Given that we are only dealing with 10 rats, the normal variation produces larger statistical noise than what we would otherwise see with a larger control group. That is, you would still have the statistical variation with, for example, 100 rats but this variation should be much smaller relative to the size of the group with 100 rats. Similarly, you would see a difference in the pattern produced by coin flipping trials of 10 coin flips versus the pattern produced by trials of 100 coin flips. In the former case, the probability of deviating from the average by 10% or more (6 or more heads & 4 or fewer tails or 4 or fewer heads & 6 or more tails) is 75% (with a surprisingly large 35% probability of deviating by 20% or more) whereas with trials of 100 coin flips the probability of deviating by 10% or more is a mere 5.8% (with a minuscule 0.01% probability of deviating by 20% or more)*.

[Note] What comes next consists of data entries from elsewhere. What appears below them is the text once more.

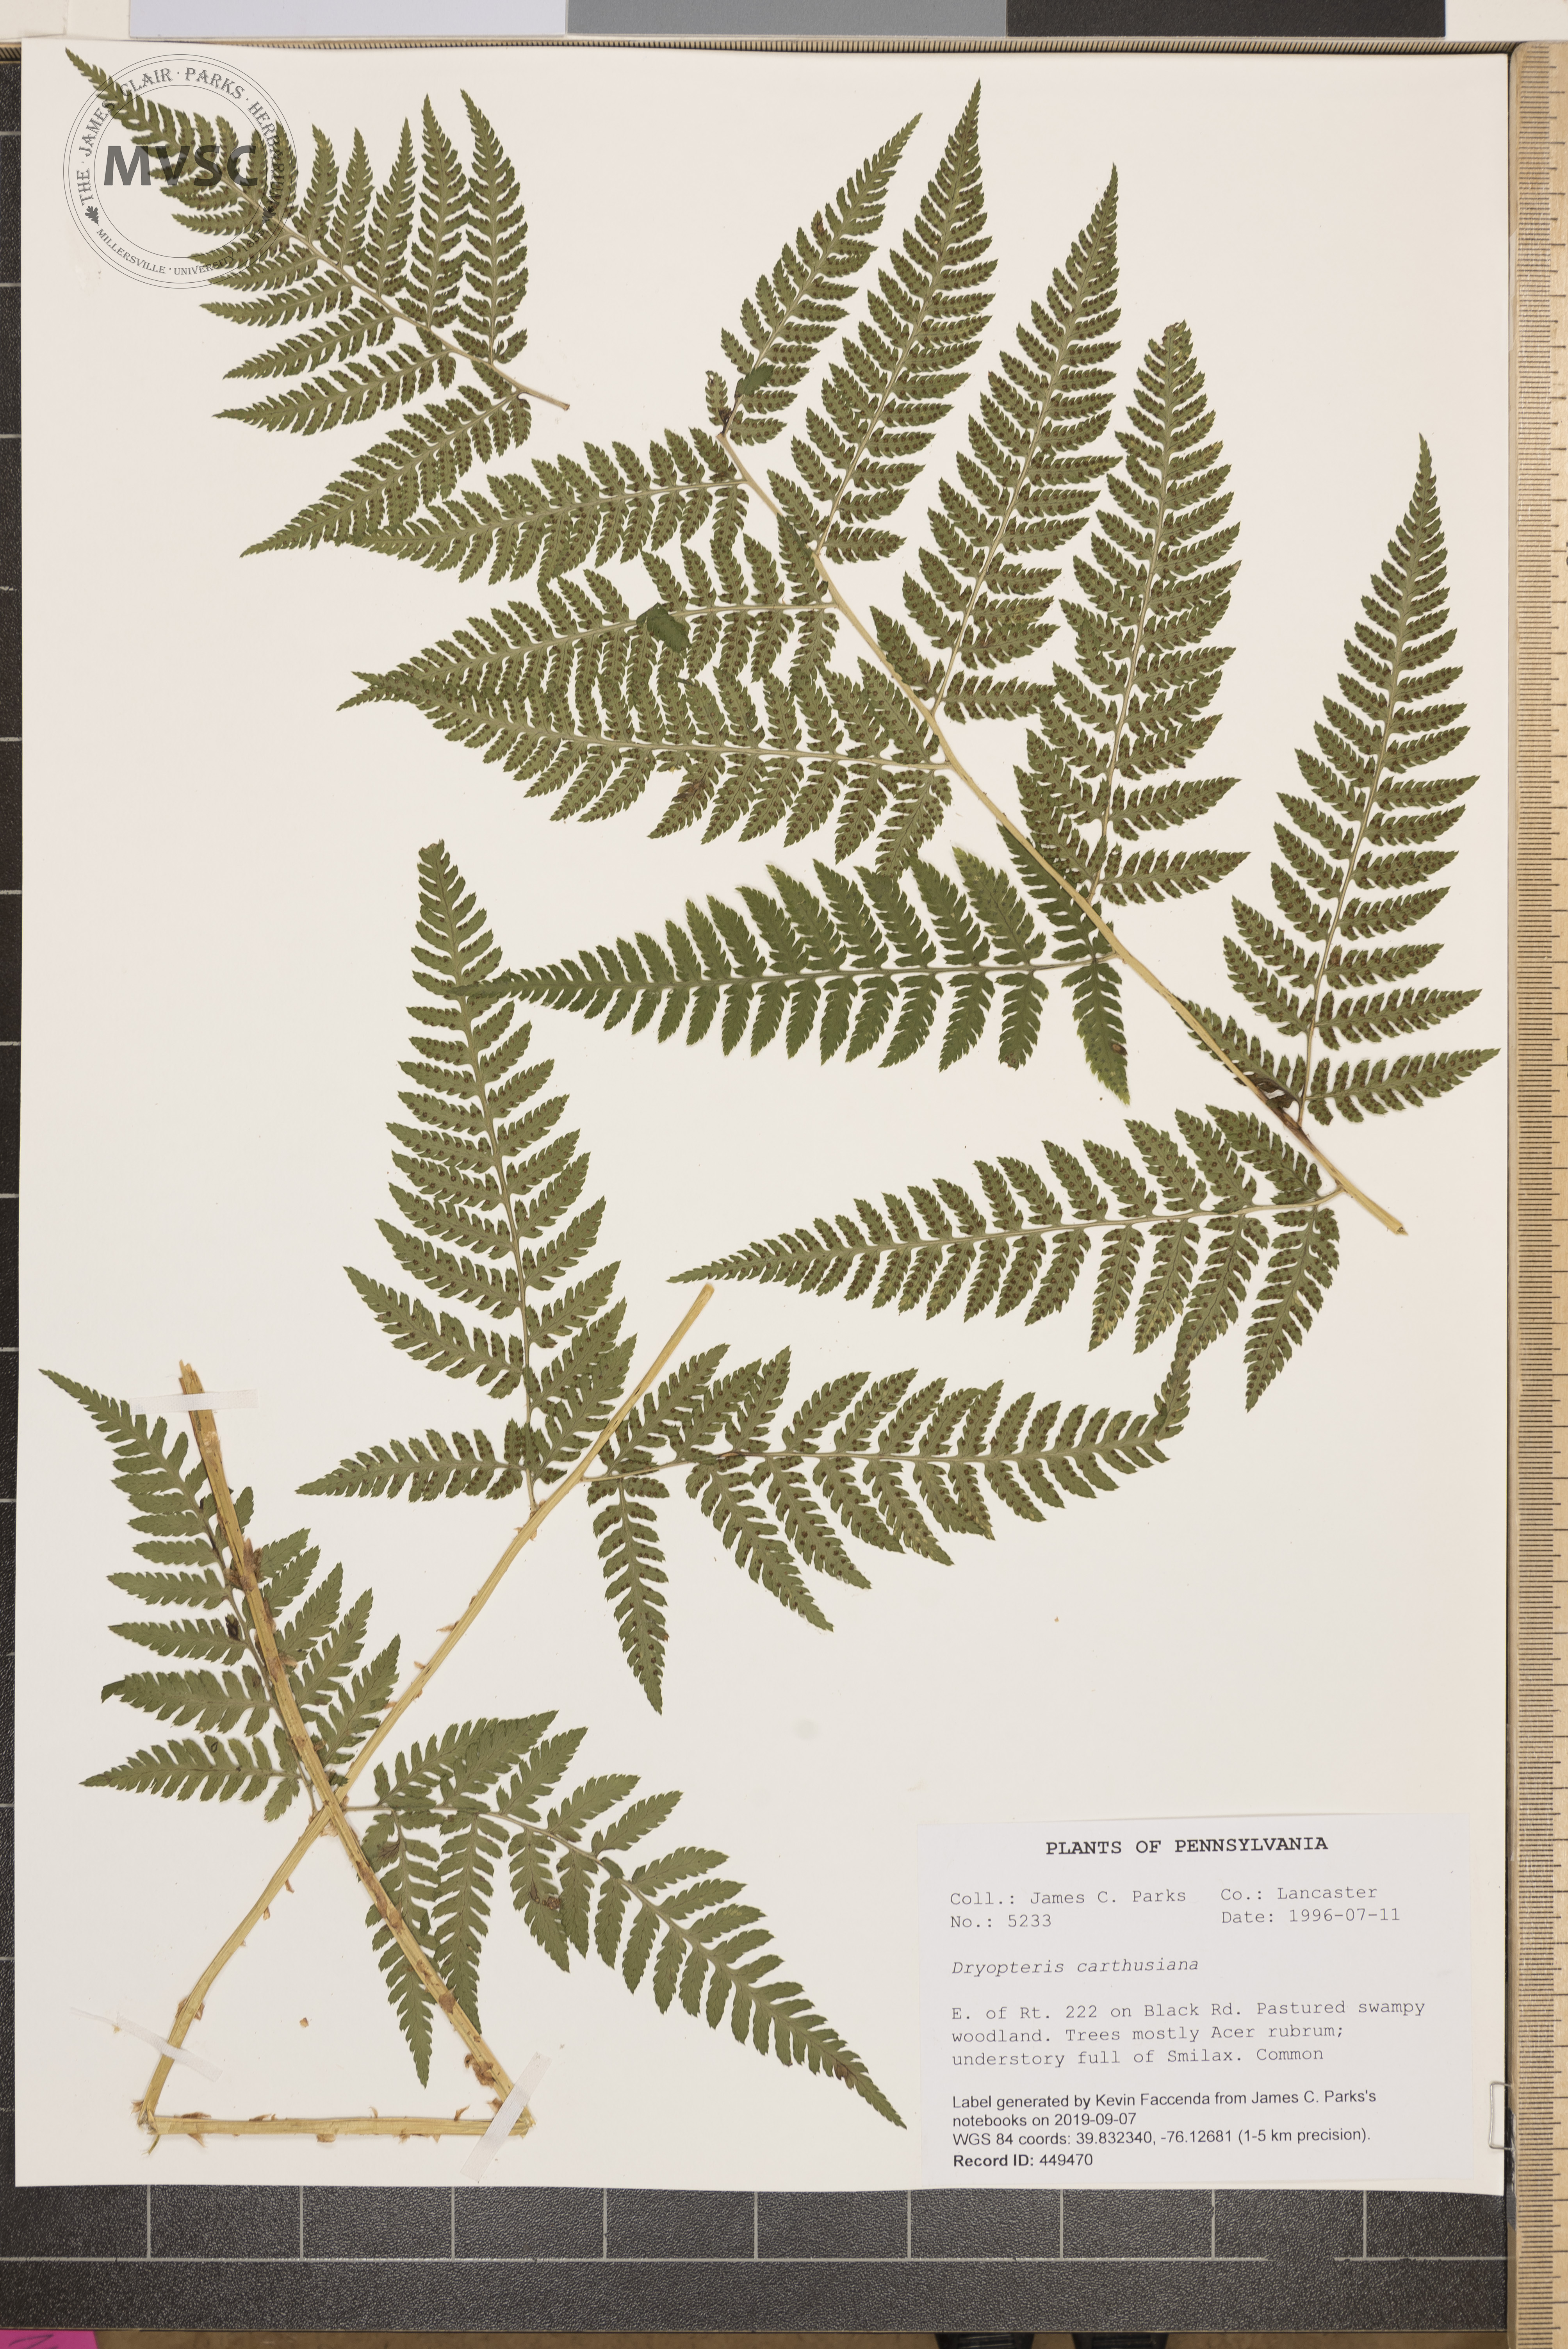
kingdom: Plantae
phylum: Tracheophyta
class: Polypodiopsida
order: Polypodiales
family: Dryopteridaceae
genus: Dryopteris
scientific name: Dryopteris carthusiana
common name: Narrow buckler-fern
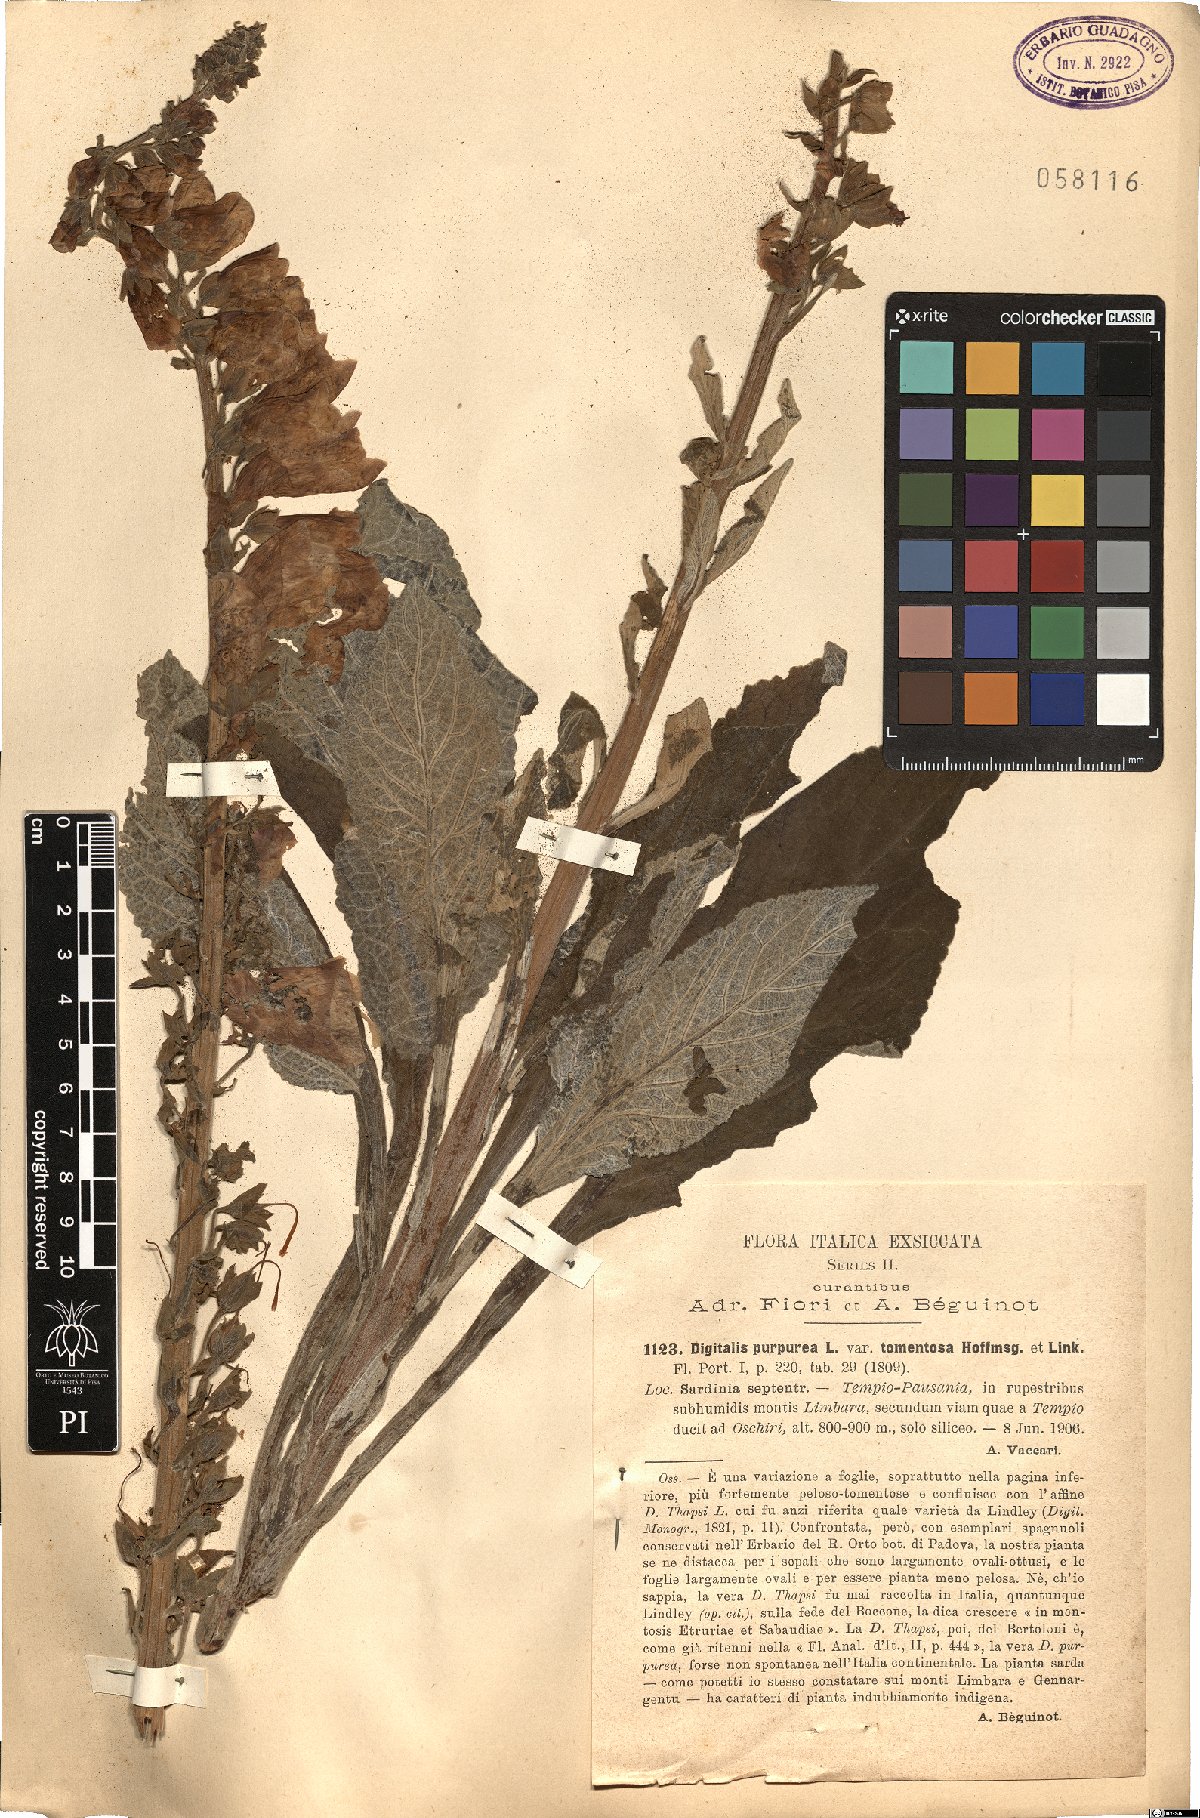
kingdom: Plantae
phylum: Tracheophyta
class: Magnoliopsida
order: Lamiales
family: Plantaginaceae
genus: Digitalis
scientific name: Digitalis purpurea
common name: Foxglove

Another way of looking at it is that, because each rat represents such a big jump for a group size of 10, large deviations from whatever the average cancer rate is for these rats are to be expected.
Now that we have seen that both significantly larger & smaller than average tumor incidences are to be expected for a small group size, the issue that is produced by the smaller than average tumor incidence in the controls is that the controls are (very properly) what the treatment groups are compared to and that this artificially inflates the treatment effect in apparently inducing tumors. The opposite is also the case. If, by chance, the small control group happened to develop more tumors than the average for the breed, it would artificially inflate the treatment effect in apparently protecting against tumor development. Both scenarios can be seen in your simulations. Combine this with uncorrected multiple comparisons (which pretty much guarantee finding some effect) and we get absolutely meaningless results.
* These coin flip numbers are empirical as I too ran some simulations (even though they might be easily calculated –though I have not given it any real though so I might be wrong).
Thanks for your thoughtful comment! Statistics and the problems associated with things like variation & population size aren’t intuitive for many people, so it’s great to present the ideas in different ways and have more examples.